▸ WRITTEN TASKS:
(1) Copy the notebook excerpt starting with "# Importing relevant" and going on through "for the project).", replacing "file" with "document" each time it appears.
(2) In the notebook excerpt, which columns does the newly created clean .dat file keep?

▸ TEXT PASSAGE:
+---+

# Importing all necessary packages

In [38]:
# Data Processing
import pandas as pd
# Compresed Sparse row
from scipy.sparse import csr_matrix
# Nearest neighbours
from sklearn.neighbors import NearestNeighbors

# Importing relevant data

"items_info.dat" contains data field seperated by "\t" but some of the fields also contain "\t" within the text of the file. This causes errors when the file is read directly. The next cell is trying to sort that error.

In [39]:
# This code block creates a new .dat file that contains only the first 6 columns and the last column (the remaining columns are not necessary for the project). 
with open('book_crossing/book_crossing/items_info.dat', 'r', encoding='utf-8') as infile, \
     open('book_crossing/book_crossing/items_info_clean.dat', 'w', encoding='utf-8') as outfile:
    for line in infile:
        parts = line.strip().split('\t')
        if len(parts) >= 6:
            selected_parts = parts[:6] + [parts[-1]]  # First 6 fields + last field
            outfile.write('\t'.join(selected_parts) + '\n')

In [40]:
ratings = pd.read_csv('book_crossing/book_crossing/book_ratings.dat', delimiter = '\t')

+---+

▸ DATASET EXTRACT:
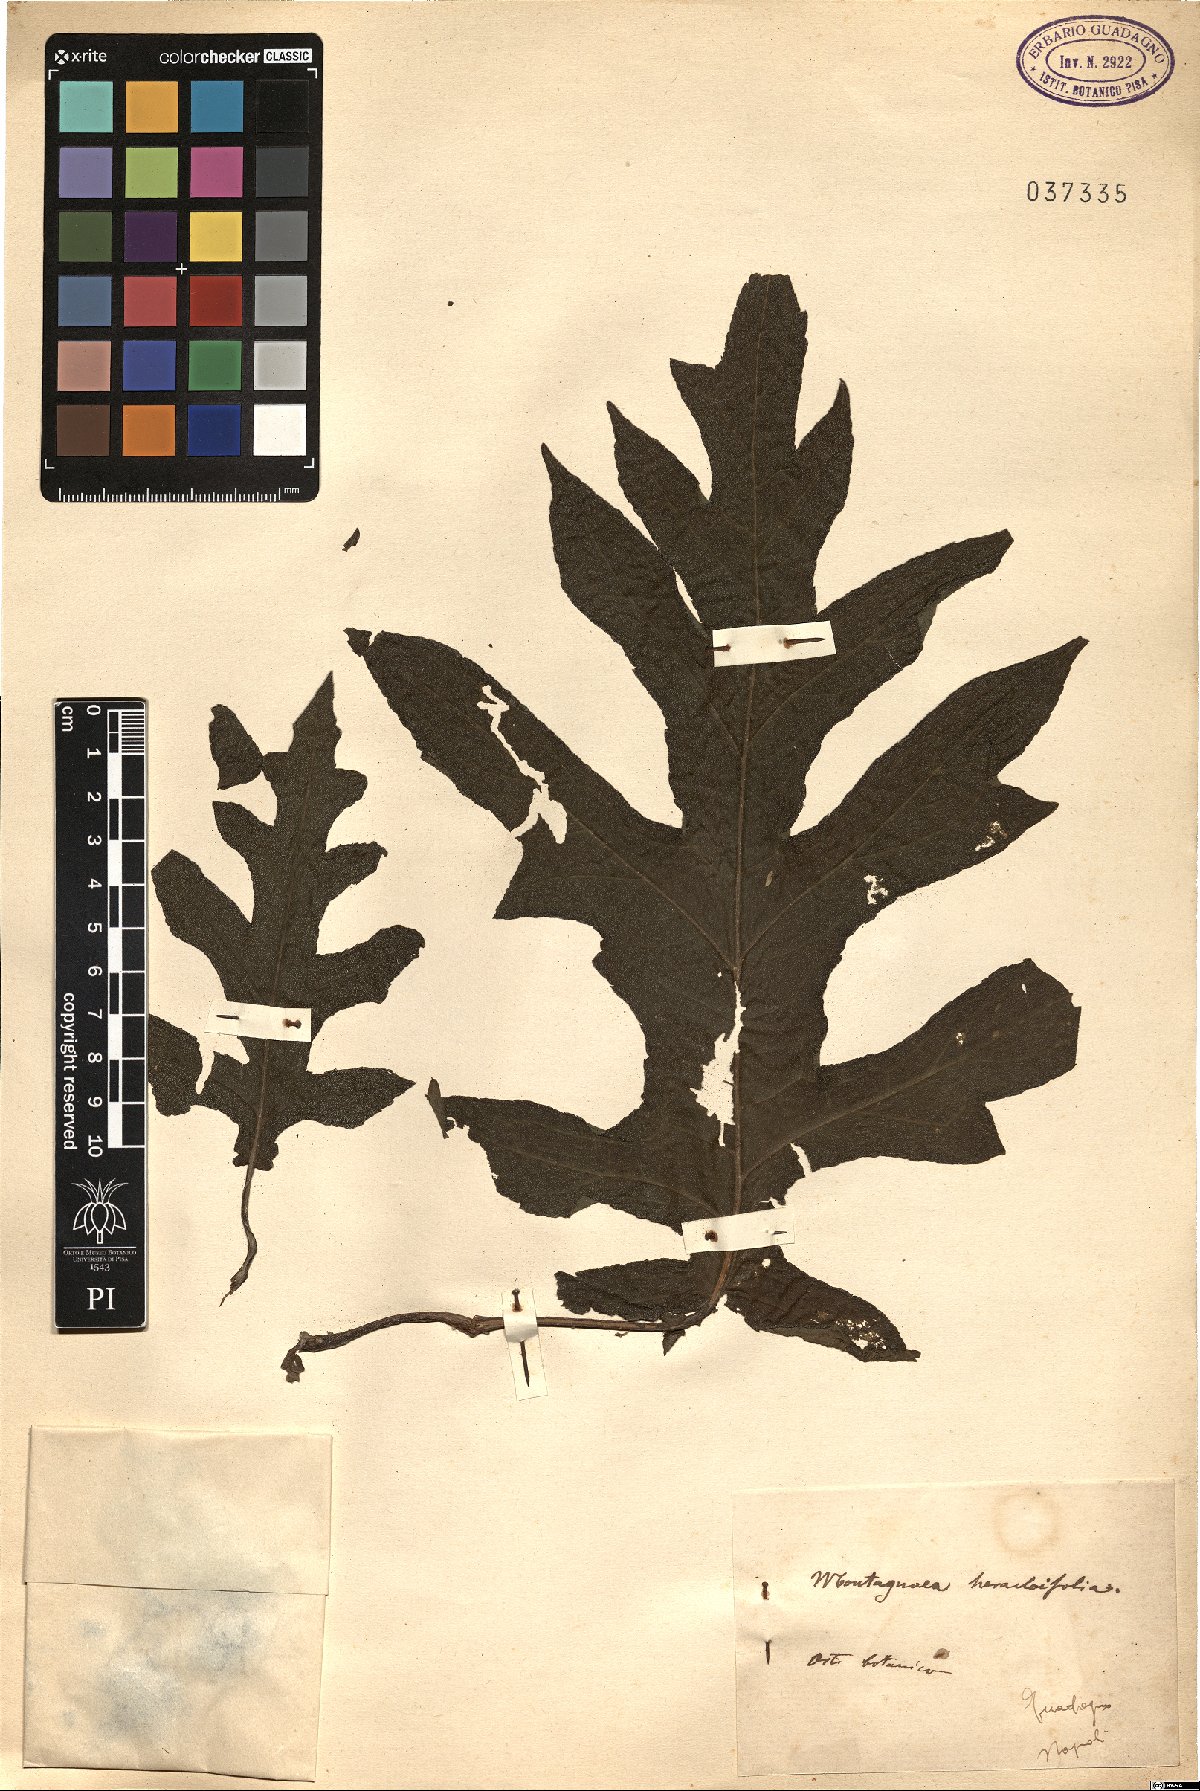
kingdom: Plantae
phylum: Tracheophyta
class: Magnoliopsida
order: Asterales
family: Asteraceae
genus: Montanoa
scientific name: Montanoa bipinnatifida
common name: Mexican daisy bush
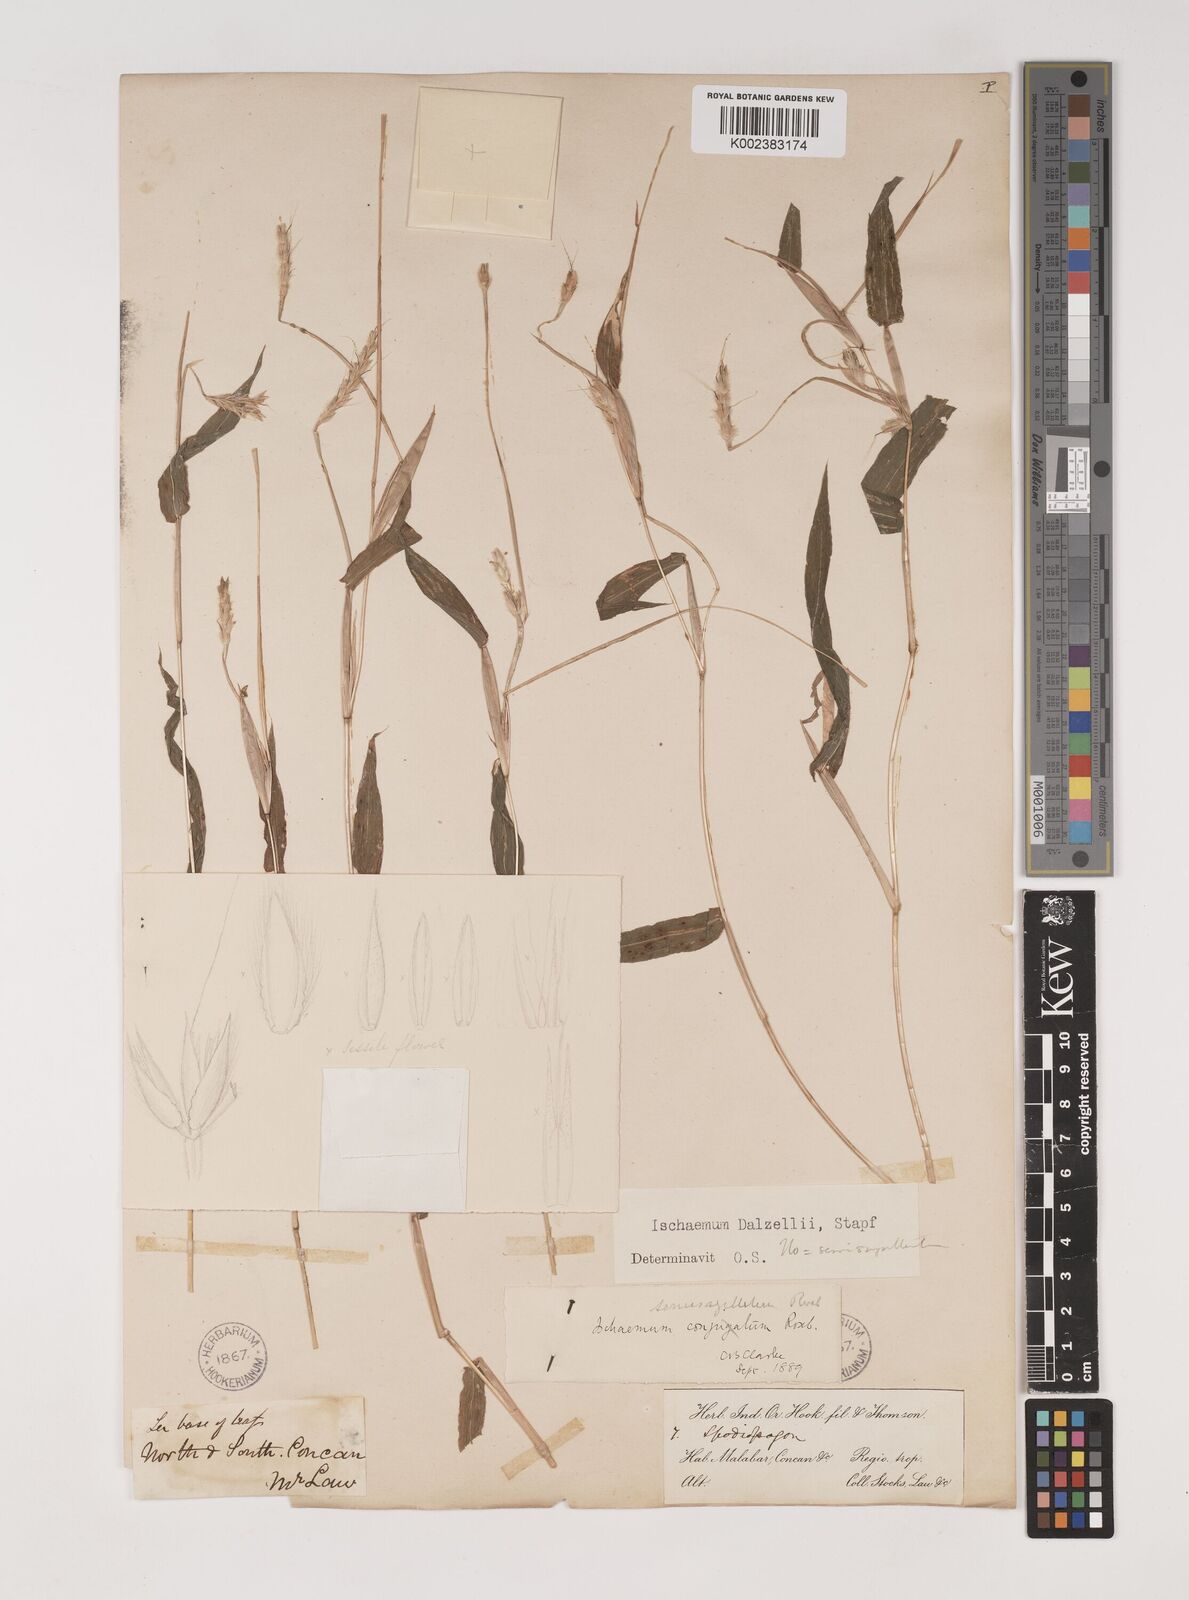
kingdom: Plantae
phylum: Tracheophyta
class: Liliopsida
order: Poales
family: Poaceae
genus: Ischaemum
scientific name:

+---+

▸ ANSWERS FOR THIS EXERCISE:
(1)
# Importing relevant data

"items_info.dat" contains data field seperated by "\t" but some of the fields also contain "\t" within the text of the document. This causes errors when the document is read directly. The next cell is trying to sort that error.

In [39]:
# This code block creates a new .dat document that contains only the first 6 columns and the last column (the remaining columns are not necessary for the project).

(2) The first 6 columns and the last column.